ASSIGNED TASK >> Looking at the material below, count the lines that contain "would" and answer with the count only.

DATA PROVIDED >>
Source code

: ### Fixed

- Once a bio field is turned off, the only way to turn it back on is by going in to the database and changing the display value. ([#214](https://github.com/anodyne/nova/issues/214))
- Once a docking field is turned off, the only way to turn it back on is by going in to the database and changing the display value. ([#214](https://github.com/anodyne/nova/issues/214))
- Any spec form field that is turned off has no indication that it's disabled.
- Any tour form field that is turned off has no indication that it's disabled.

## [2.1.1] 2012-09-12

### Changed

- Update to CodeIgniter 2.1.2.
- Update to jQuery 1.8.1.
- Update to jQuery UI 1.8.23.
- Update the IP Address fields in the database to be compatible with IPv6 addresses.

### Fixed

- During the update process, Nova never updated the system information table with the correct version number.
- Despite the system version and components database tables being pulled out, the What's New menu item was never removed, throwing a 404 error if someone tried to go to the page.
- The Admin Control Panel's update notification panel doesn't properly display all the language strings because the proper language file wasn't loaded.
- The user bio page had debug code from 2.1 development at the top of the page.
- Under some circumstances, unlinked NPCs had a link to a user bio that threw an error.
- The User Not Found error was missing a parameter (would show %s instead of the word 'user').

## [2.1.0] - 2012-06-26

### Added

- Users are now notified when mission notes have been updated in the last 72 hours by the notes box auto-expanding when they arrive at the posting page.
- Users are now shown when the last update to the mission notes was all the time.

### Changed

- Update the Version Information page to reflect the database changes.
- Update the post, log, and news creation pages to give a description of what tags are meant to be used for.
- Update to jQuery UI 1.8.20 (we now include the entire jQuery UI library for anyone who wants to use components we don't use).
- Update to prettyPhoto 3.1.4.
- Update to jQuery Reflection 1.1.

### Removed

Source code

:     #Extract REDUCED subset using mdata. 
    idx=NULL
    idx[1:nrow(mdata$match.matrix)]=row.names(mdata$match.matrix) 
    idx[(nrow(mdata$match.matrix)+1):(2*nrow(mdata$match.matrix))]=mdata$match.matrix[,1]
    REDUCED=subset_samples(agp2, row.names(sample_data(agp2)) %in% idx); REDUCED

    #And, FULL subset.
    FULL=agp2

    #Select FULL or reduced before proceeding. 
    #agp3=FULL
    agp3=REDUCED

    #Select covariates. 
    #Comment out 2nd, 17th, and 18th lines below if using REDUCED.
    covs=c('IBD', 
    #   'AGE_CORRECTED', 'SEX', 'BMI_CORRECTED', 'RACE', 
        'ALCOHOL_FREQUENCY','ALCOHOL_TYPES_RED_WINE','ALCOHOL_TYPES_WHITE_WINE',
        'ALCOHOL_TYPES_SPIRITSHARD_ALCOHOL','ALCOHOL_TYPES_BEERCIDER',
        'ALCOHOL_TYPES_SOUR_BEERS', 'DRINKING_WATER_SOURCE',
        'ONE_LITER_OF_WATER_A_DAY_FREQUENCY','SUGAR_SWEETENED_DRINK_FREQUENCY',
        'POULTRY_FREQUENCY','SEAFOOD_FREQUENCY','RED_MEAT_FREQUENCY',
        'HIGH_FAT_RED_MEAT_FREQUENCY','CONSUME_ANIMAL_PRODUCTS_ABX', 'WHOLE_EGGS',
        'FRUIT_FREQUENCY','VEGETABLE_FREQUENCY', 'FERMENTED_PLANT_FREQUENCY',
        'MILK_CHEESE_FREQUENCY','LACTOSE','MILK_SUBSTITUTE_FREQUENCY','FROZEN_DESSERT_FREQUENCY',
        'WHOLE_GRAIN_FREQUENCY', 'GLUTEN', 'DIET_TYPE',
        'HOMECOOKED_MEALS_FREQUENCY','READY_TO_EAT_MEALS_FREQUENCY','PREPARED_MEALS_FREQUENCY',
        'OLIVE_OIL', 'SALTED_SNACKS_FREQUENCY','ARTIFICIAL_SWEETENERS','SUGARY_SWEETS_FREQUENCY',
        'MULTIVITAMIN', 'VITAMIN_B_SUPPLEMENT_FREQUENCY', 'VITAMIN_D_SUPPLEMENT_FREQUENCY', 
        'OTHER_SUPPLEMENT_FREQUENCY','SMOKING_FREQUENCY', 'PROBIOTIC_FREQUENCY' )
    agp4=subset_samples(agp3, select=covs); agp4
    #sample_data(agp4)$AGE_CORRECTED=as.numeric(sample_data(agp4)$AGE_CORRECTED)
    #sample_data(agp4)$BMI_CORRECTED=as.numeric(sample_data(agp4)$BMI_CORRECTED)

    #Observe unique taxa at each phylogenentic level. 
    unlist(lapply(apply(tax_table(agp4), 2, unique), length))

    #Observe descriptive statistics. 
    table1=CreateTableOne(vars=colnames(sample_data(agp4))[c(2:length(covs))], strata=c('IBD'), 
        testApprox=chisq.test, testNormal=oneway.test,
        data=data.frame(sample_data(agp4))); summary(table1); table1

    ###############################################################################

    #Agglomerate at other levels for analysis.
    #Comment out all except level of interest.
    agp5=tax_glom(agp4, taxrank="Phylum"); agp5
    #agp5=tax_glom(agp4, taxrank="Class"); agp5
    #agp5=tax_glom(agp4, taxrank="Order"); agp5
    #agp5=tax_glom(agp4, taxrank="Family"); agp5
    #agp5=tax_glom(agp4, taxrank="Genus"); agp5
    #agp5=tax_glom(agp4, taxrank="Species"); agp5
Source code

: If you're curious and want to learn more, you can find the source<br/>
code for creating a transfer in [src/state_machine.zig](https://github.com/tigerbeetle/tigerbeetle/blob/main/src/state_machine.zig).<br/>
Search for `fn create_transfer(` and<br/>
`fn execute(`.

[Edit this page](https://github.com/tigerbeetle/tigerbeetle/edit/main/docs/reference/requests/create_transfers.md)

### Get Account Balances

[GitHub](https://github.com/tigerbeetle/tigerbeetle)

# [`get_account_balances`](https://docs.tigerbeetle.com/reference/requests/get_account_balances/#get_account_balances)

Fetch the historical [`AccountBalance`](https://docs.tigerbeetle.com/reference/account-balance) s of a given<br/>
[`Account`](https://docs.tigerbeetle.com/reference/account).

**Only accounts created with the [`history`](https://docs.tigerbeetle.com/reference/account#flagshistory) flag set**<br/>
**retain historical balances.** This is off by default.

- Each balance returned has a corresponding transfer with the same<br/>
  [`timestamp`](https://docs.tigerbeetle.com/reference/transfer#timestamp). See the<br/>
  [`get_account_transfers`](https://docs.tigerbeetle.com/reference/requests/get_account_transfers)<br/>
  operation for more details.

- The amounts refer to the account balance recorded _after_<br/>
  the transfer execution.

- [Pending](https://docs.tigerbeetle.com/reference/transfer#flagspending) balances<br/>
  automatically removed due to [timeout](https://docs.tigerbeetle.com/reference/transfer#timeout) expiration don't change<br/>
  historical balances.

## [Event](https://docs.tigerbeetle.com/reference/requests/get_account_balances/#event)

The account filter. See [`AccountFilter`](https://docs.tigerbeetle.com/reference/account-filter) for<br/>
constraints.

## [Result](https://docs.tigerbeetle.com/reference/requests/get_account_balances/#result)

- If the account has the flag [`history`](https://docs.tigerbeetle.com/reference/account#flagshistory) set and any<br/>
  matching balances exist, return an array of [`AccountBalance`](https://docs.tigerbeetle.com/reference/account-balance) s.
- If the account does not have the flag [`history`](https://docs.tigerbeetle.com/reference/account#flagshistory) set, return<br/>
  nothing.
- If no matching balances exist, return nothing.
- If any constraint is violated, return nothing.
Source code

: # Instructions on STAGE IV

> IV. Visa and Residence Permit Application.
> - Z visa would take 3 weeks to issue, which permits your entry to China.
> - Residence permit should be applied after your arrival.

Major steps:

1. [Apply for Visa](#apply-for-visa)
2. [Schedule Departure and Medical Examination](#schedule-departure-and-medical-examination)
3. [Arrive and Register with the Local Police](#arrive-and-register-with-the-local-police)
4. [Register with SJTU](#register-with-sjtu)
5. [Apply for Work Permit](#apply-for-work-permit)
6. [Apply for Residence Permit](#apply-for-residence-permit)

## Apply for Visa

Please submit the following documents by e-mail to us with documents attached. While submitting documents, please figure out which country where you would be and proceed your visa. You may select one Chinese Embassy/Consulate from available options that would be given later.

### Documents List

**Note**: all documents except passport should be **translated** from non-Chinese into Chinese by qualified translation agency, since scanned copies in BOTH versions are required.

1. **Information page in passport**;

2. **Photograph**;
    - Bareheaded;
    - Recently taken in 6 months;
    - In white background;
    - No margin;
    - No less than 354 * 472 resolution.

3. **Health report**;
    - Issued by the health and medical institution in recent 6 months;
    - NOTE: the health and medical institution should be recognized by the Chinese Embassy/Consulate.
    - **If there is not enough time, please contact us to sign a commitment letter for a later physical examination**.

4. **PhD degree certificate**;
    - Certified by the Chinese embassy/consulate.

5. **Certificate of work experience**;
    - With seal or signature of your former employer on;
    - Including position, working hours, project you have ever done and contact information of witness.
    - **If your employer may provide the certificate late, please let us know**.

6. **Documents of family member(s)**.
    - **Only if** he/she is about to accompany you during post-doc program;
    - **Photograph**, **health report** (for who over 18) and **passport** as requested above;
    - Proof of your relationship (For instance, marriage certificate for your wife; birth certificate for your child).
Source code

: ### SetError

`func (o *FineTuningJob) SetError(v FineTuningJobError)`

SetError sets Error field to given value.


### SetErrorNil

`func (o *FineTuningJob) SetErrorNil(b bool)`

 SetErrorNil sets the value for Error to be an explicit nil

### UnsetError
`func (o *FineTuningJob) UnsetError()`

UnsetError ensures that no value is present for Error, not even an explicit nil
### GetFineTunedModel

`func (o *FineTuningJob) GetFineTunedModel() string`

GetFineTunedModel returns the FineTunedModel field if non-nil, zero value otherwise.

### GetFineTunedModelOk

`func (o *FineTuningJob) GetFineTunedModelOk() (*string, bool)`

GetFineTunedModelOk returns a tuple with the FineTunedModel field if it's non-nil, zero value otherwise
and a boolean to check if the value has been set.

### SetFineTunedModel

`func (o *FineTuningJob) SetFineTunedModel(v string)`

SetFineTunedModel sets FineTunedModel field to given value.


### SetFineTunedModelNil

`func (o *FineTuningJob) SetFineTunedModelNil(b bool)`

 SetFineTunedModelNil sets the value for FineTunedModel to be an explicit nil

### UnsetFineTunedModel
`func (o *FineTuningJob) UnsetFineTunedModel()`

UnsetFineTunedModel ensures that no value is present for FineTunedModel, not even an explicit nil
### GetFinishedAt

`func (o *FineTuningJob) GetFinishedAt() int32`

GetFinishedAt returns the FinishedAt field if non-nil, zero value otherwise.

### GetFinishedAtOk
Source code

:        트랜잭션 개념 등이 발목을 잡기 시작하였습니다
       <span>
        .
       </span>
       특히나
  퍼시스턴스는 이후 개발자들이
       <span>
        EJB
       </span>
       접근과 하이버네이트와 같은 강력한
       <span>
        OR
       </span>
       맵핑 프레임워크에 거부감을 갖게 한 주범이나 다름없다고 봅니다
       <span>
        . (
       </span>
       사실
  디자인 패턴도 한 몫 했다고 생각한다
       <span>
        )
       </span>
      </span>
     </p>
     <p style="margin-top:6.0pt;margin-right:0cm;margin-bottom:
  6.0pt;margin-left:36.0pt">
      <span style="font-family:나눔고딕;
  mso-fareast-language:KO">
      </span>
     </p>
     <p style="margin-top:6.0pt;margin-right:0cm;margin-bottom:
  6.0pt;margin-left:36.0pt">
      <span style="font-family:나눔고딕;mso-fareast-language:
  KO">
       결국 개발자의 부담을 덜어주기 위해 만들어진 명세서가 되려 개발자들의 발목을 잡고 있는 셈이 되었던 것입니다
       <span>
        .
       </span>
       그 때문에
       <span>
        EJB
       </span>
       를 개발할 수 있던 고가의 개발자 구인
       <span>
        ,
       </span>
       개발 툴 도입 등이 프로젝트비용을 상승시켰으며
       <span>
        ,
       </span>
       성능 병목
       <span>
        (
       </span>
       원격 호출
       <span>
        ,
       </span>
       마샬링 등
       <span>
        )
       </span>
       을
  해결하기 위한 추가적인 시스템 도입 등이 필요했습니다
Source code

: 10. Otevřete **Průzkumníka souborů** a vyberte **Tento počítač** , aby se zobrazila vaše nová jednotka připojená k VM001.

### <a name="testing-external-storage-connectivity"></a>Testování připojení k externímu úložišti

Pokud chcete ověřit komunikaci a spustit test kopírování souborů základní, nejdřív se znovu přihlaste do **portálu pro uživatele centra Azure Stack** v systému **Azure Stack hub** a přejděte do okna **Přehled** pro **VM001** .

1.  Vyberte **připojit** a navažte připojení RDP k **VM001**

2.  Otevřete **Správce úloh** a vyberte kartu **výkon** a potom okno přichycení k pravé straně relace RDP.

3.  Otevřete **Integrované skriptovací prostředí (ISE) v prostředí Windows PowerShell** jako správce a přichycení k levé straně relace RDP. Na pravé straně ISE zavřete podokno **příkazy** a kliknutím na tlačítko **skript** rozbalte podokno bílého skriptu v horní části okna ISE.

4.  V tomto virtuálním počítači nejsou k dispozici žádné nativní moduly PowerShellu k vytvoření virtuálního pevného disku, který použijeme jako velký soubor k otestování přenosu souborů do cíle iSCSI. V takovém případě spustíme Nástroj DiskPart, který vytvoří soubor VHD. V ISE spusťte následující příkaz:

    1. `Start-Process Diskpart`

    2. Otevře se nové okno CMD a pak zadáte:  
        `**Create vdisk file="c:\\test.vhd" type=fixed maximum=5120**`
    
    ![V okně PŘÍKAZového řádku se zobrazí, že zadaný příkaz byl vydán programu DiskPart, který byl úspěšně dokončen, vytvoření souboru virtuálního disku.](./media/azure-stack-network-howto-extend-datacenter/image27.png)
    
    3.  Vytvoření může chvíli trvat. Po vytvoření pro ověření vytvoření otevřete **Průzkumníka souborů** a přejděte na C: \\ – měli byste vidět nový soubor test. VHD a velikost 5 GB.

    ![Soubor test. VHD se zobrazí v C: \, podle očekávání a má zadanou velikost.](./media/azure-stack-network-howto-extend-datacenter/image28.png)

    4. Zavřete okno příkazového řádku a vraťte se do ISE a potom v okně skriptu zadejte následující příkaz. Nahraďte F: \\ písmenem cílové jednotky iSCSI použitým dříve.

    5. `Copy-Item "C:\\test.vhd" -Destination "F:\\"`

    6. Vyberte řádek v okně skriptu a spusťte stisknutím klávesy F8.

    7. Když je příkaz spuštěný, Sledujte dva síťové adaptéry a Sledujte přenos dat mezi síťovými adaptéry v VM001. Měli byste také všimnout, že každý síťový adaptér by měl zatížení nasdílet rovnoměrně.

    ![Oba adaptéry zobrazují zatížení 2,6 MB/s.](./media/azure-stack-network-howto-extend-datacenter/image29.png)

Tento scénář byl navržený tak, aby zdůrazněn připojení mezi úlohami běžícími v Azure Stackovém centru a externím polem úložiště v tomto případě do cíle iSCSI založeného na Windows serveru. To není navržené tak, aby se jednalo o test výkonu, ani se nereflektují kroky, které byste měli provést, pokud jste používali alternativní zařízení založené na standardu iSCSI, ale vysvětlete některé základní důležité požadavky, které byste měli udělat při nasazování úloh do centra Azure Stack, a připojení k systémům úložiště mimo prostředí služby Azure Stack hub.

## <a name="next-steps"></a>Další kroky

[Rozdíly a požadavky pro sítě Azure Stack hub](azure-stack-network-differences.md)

SOLUTION FOR THIS PROBLEM >> 3